Why must a QA Engineer defend the validity of his automated checks to his manager? Why must an Ops person wake up in the middle of the night to try and resolve these intermittent problems? This isn’t fair for anyone, and problems begin in a company when people don’t feel like they are treated fairly.
Had I coded or tested this functionality, I would man up, get out of bed, and fix my error. First, because it’s annoying to the end user. And second, because I wouldn’t want to burden my teammates with my mistakes. Would you?
Ultimately, the problem does not lie with a “flaky” check as suggested by management. Rather, the problem is in the faulty code of the application, which could be easily found and fixed. Killing the messenger (aka the automated check) for telling you the truth is not going to make the truth disappear. Instead, it will just delay the truth’s appearance until it comes back as something worse, like a client complaint.
One More Thought
Let’s think about this. Even if all of my assertions are complete nonsense (which happens sometimes, I admit), are we willing to lose the functionality coverage of one of the most important components of our application, the login?
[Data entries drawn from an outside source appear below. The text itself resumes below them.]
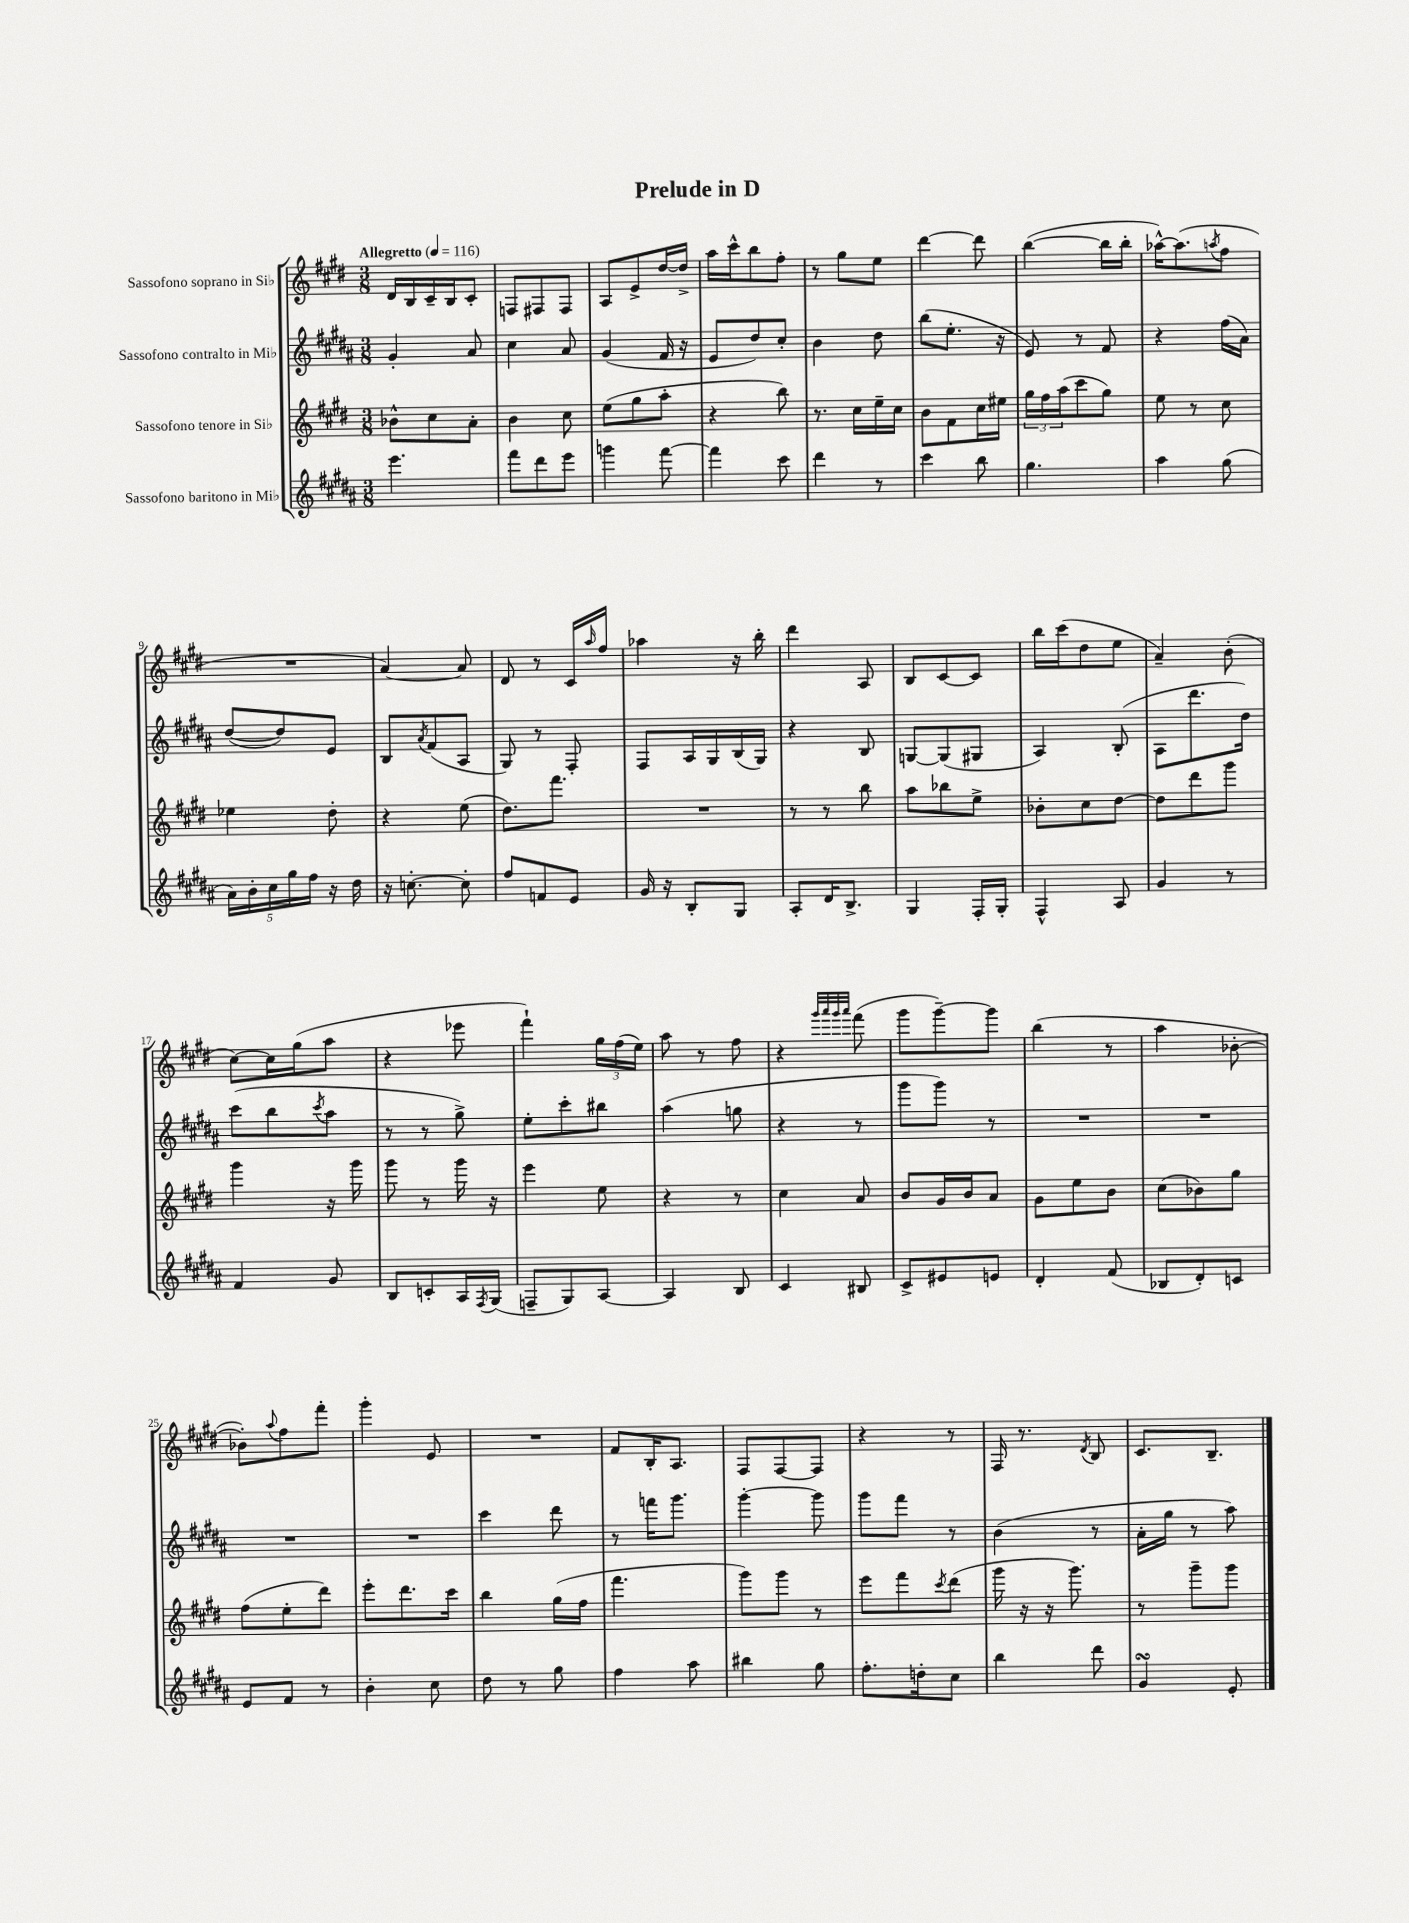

**kern	**kern	**kern	**kern
*part4	*part3	*part2	*part1
*staff4	*staff3	*staff2	*staff1
*I"Sassofono baritono in Mi♭	*I"Sassofono tenore in Si♭	*I"Sassofono contralto in Mi♭	*I"Sassofono soprano in Si♭
*clefG2	*clefG2	*clefG2	*clefG2
*k[f#c#g#d#a#]	*k[f#c#g#d#]	*k[f#c#g#d#a#]	*k[f#c#g#d#]
*M3/8	*M3/8	*M3/8	*M3/8
*MM116	*MM116	*MM116	*MM116
=1	=1	=1	=1
!	!	!	!LO:TX:a:B:t=Allegretto
4.eee\	8b-X^^\L	4g#'/	16d#/LL
.	.	.	16B/
.	8cc#\	.	16c#~/
.	.	.	16B/J
.	8a'\J	8a#/	8c#'/J
=2	=2	=2	=2
8fff#\L	4b\	4cc#\	8Fn/L
8ddd#\	.	.	8F#X/
8eee\J	8cc#\	8a#/	8F#/J
=3	=3	=3	=3
4gggn\	(8ee\L	(4g#/	8A/L
.	8gg#\	.	8e^/
[8fff#\	8aa'\J	16f#/	[16dd#/L
.	.	16r	16dd#^/JJ]
=4	=4	=4	=4
4fff#\]	4r	8e/L	16aa\LL
.	.	.	16ccc#^^\J
.	.	8dd#/)	8bb\
8ccc#\	8bb\)	8cc#'/J	8ff#'\J
=5	=5	=5	=5
4ddd#\	8.r	4b\	8r
.	.	.	8gg#\L
.	16cc#\LL	.	.
8r	16ee~\	8dd#\	8ee\J
.	16cc#\JJ	.	.
=6	=6	=6	=6
4ccc#\	8b\L	(8bb\L	[4ddd#\
.	8f#\	8.ee'\J	.
8bb\	16cc#\L	.	8ddd#\]
.	16ee#X\JJ	16r	.
=7	=7	=7	=7
4.gg#\	24gg#\LL	8e/)	([4bb\
.	24ff#\	.	.
.	(24aa\J	.	.
.	8ccc#\	8r	.
.	8gg#\J)	8f#/	16bb\LL]
.	.	.	16bb'\JJ
=8	=8	=8	=8
4aa#\	8ee\	4r	[16aa-X^^\KL)
.	.	.	(8.aa-\]
.	8r	.	.
.	.	.	8qaan/
(8gg#\	8cc#\	(16ff#\LL	8ff#\J
.	.	16a#\JJ)	.
!!LO:LB:g=z
=9	=9	=9	=9
20a#\LL)	4ee-X\	([8dd#/L	4.r
20b'\	.	.	.
20cc#\	.	.	.
.	.	8dd#/])	.
20gg#\	.	.	.
20ff#\JJ	.	.	.
16r	8dd#'\	8e/J	.
16dd#\	.	.	.
=10	=10	=10	=10
16r	4r	8B/L	[4a/)
[8.ccn'\	.	.	.
.	.	8qa#/	.
.	.	(8f#/	.
8cc'\]	(8ee\	8A#/J	8a/]
=11	=11	=11	=11
8ff#/L	8.dd#\L)	8G#/)	8d#/
8fn/	.	8r	8r
.	8.fff#\J	.	.
8e/J	.	8F#'/	16c#/LL
.	.	.	16qqaa/
.	.	.	16ff#/JJ
=12	=12	=12	=12
16g#/	4.r	8F#/L	4aa-X\
16r	.	.	.
8B'/L	.	16A#/L	.
.	.	16G#/	.
8G#/J	.	(16B/	16r
.	.	16G#/JJ)	16bb'\
=13	=13	=13	=13
8A#'/L	8r	4r	4ddd#\
16d#/K	8r	.	.
8.B^/J	.	.	.
.	8bb\	8B/	8A/
=14	=14	=14	=14
4G#/	8aa\L	[8Gn/L	8B/L
.	8bb-X\	(8G/]	[8c#/
16F#'/LL	8ee^\J	8G#X/J	8c#/J]
16G#'/JJ	.	.	.
=15	=15	=15	=15
4F#^^/	8b-X'\L	4A#/)	16bb\LL
.	.	.	(16ccc#\J
.	8cc#\	.	8dd#\
8A#/	[8dd#\J	(8B'/	8ee\J
=16	=16	=16	=16
4g#/	8dd#\L]	8A#\L	4a~/)
.	8ddd#\	8.ddd#\	.
8r	8ggg#\J	.	(8b'\
.	.	16dd#\Jk)	.
!!LO:LB:g=z
=17	=17	=17	=17
4f#/	4ggg#\	(8ccc#\L	[8cc#\L)
.	.	8bb\	16cc#\L]
.	.	.	(16gg#\J
.	.	8qccc#/	.
8g#/	16r	8aa#\J	8aa\J
.	16ggg#\	.	.
=18	=18	=18	=18
8B/L	8ggg#\	8r	4r
8cn'/	8r	8r	.
16A#/L	16ggg#\	8gg#^\)	8eee-X\
8qF#/	.	.	.
(16G#/JJ	16r	.	.
=19	=19	=19	=19
8Fn~/L	4eee\	8ee'\L	4fff#`\)
8G#/)	.	8ccc#'\	.
[8A#/J	8ee\	8bb#X\J	24gg#\LL
.	.	.	(24ff#\
.	.	.	24ee\JJ)
=20	=20	=20	=20
4A#/]	4r	(4aa#\	8aa\
.	.	.	8r
8B/	8r	8ggn\	8ff#\
=21	=21	=21	=21
4c#/	4cc#\	4r	4r
.	.	.	32qqggg#/LLL
.	.	.	32qqaaa/
.	.	.	32qqggg#/
.	.	.	32qqaaa/JJJ
8B#X/	8a/	8r	(8fff#\
=22	=22	=22	=22
8c#^/L	8b/L	8ggg#\L	8ggg#\L
8e#X/	16g#/L	8ggg#\J)	[8ggg#~\)
.	16b/J	.	.
8en/J	8a/J	8r	8ggg#\J]
=23	=23	=23	=23
4d#'/	8g#\L	4.r	(4bb\
.	8ee\	.	.
(8f#/	8b\J	.	8r
=24	=24	=24	=24
8B-X/L	(8cc#\L	4.r	4aa\
8d#'/)	8b-X\)	.	.
8cn/J	8gg#\J	.	[8b-X'\
!!LO:LB:g=z
=25	=25	=25	=25
8e/L	(8ff#\L	4.r	8b-X'\L])
.	.	.	8qqaa/
8f#/J	8ee'\	.	8ff#\
8r	8ddd#\J)	.	8fff#'\J
=26	=26	=26	=26
4b'\	8eee'\L	4.r	4ggg#'\
.	8.ddd#\	.	.
8cc#\	.	.	8e/
.	16ccc#\Jk	.	.
=27	=27	=27	=27
8dd#\	4bb\	4ccc#\	4.r
8r	.	.	.
8gg#\	(16gg#\LL	8ddd#\	.
.	16ff#\JJ	.	.
=28	=28	=28	=28
4ff#\	4.fff#\	8r	8f#/L
.	.	16fffn\KL	16B'/K
.	.	8.ggg#\J	8.A/J
8aa#\	.	.	.
=29	=29	=29	=29
4bb#X\	8ggg#\L)	[4ggg#'\	8F#/L
.	8ggg#\J	.	[8F#/
8gg#\	8r	8ggg#\]	8F#/J]
=30	=30	=30	=30
8.ff#'\L	8eee\L	8ggg#\L	4r
.	8fff#\	8fff#\J	.
16ddn'\k	.	.	.
.	8qccc#/	.	.
8cc#\J	(8ddd#\J	8r	8r
=31	=31	=31	=31
4bb\	16ggg#\	(4b\	16F#/
.	16r	.	8.r
.	16r	.	.
.	8.ggg#\)	.	.
.	.	.	8qd#/
8ddd#\	.	8r	8B/
=32	=32	=32	=32
4g#sSSS/	8r	16a#'\LL	8.c#/L
.	.	16gg#\JJ	.
.	8ggg#~\L	8r	.
.	.	.	8.B~/J
8e'/	8ggg#\J	8aa#\)	.
==	==	==	==
*-	*-	*-	*-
Because of a “flaky” automated check, do we really want to stop monitoring to make sure that a user can always successfully login and load the application? The user can have issues at many points throughout the flow of this use case:
- The iframe may not load
- They may not be able to login
- Maybe they logged in, but the application doesn’t load
- Maybe the application loads, but not completely
If the iframe loading can be unstable, imagine the other negative user experience problems that can occur.
To turn off, or even cover up the complaints from this test, would mean losing some of the most critical monitoring for our application. If a user cannot login to our app, they can’t use it and they can’t pay us. Therefore, it makes no sense to turn off or pad the check just so that it passes and allows our team members to sleep peacefully under a blanket of false comfort.
What have we learned?
So through this entire tirade, there was actually some really good information that I wanted to convey. Regardless of whether I was successful or not, I will re-emphasize those points here:
- Usually, a “flaky” check is not actually flaky, rather, the code running the application is the unstable culprit. If you have a moderate understanding of automated software testing and follow automation testing best practices like the Page Object Pattern or KISS, then you can be almost sure that your tests are mostly stable. Obviously, if you are doing silly things like implicit waits, waits that are unrealistically short, or other automation anti-patterns, your tests are probably much less stable.
- If you can prove that your automated check isn’t “flaky”, then the only solution to the failures is to fix the code.
- Often we are faced with tough situations where a manager may disagree with your opinion. In that case, do your best to present all of the facts regarding why the automated check is failing in the first place. Convey to your superior that covering up inconsistent failures does not actually fix the bugs. Rather, people need to be held responsible for the code that they produce.
- Test early, test often. Although I did not specifically talk about this topic, this is one of the widely accepted ways to prevent bad code from happening. By making the code more testable, testing it earlier in the lifecycle, and testing more often, we can have less production issues and more sleep. Now that sounds like a win for everyone!
What are your thoughts? Do you agree or disagree with my assertions? Have you faced such issues before and, if so, how did you handle them?